Supporters of using Apache Hadoop for processing big data have two big boosters on their side: Intel Corp., and EMC Greenplum, which this week released their own distribution of the Hadoop software for storing and processing large amounts of data.
Chipmaker Intel said Tuesday that its version of the open source software, which includes a manager for deployment, is optimized for its Xeon processors and includes encryption that supports Intel’s AES New Instructions for security on its CPUs.
Meanwhile on Monday the Greenplum division of EMC announced Pivotal HD, which integrates the Greenplum database with Apache Hadoop.
They join three other commercial Hadoop distributions — Cloudera, Hortonworks and MapR — as likely to appeal to organizations.
Forrester Research analyst Mike Gualtieri found the announcements exciting. It makes sense for Intel to get into the fray because Hadoop is a storage and data processing platform, he said. As a chip maker it can help with getting data more efficiently into Hadoop, he added. He also noted that Intel says it’s not trying to compete with enterprise software companies, who try to lock customers in to their technologies.
Gualtieri was less impressed with Greenplum’s announcement, even though its Pivotal HD software includes a SQL database. One of Hadoop’s shortcomings is accessing data through SQL. However, he noted that there are other solutions. Cloudera is working on a project called Impala to put a fast SQL layer on top of Hadoop, he pointed out.
The ability to process big data – broadly defined as data bigger than most analytics software can handle – could bring big benefits to business, argues Intel. But “only a small fraction of the world is able to extract meaning from all of this information because the technologies, techniques and skills available today are either too rigid for the data types or too expensive to deploy.”
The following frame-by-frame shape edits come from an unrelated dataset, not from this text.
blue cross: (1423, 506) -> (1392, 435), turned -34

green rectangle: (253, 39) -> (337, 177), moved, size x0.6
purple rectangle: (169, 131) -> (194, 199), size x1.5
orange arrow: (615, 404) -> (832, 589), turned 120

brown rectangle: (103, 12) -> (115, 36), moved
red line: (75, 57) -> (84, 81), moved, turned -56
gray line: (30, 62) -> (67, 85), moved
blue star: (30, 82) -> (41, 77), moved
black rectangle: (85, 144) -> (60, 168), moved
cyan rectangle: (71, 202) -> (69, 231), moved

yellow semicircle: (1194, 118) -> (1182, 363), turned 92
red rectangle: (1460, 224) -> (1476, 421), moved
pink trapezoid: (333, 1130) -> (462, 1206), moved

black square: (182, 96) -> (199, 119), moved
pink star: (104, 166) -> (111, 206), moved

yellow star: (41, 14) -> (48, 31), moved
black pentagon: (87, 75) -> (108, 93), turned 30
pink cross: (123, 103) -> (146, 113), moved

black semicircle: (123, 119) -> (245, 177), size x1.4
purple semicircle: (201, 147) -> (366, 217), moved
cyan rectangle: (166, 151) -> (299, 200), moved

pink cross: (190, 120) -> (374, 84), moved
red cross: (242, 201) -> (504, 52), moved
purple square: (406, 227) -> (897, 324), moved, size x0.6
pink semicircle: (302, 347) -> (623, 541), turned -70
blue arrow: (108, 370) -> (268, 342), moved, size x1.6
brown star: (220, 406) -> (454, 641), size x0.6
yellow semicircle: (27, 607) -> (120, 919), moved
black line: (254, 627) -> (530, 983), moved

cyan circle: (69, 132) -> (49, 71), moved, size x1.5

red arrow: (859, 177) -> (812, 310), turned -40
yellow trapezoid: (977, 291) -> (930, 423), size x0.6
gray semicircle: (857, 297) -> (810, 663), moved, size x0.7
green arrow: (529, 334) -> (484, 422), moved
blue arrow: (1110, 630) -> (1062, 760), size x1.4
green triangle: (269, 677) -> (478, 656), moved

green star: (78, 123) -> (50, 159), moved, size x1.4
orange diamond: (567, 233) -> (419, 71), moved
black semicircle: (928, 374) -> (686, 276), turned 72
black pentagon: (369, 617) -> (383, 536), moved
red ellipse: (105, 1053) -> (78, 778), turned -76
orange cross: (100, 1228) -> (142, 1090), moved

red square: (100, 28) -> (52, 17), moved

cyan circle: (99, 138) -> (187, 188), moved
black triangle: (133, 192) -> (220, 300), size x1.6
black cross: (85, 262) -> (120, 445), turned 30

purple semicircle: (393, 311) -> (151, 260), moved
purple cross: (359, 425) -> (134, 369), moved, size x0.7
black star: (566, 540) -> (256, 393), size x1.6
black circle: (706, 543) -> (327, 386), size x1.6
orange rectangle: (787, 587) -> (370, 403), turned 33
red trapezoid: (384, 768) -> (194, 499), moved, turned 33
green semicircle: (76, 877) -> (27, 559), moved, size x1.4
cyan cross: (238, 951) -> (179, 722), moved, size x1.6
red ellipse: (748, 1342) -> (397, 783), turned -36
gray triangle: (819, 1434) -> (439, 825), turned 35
The optimizations made for the networking and IO technologies in the Intel Xeon processor platform also enable new levels of analytic performance, Intel said in a news release.
Analyzing one terabyte of data, which would previously take more than four hours to fully process, can now be done in seven minutes, it claims, thanks a combination of Intel hardware and the company’s Hadoop distribution.
The proprietary management software is aimed at simplifying the deployment, configuration and monitoring of the Hadoop processing cluster. Optimal performance can be had through an automatic tuner, Intel says.
Intel [Nasdaq: INTC] said it is also contributing enhancements to the open source code covering the YARN distributing processing framework, the Hadoop Distributed File System and the Hive SQL Query functions.
Intel Distribution for Apache Hadoop will be sold with technical support by solution and service providers. Support options include 24 hour-seven day coverage, or eight hour a day five days a week.
Partners supporting Intel Hadoop include Cisco Systems Inc., Cray, Dell, Red Hat, SAP, SAS, Teradata and a range of others.
Greenplum says its distribution significantly expands Hadoop by adding tools including a command centre for monitoring the file system, virtualization extensions and Isilon support; installation, configuration and management tools; and support for the Spring framework.
It also includes a relational database Greenplum calls HAWQ that has its own execution engine.
According to a Grenplum blog. HAWQ is “hundreds of times faster” than Hadoop’s HIVE data warehouse.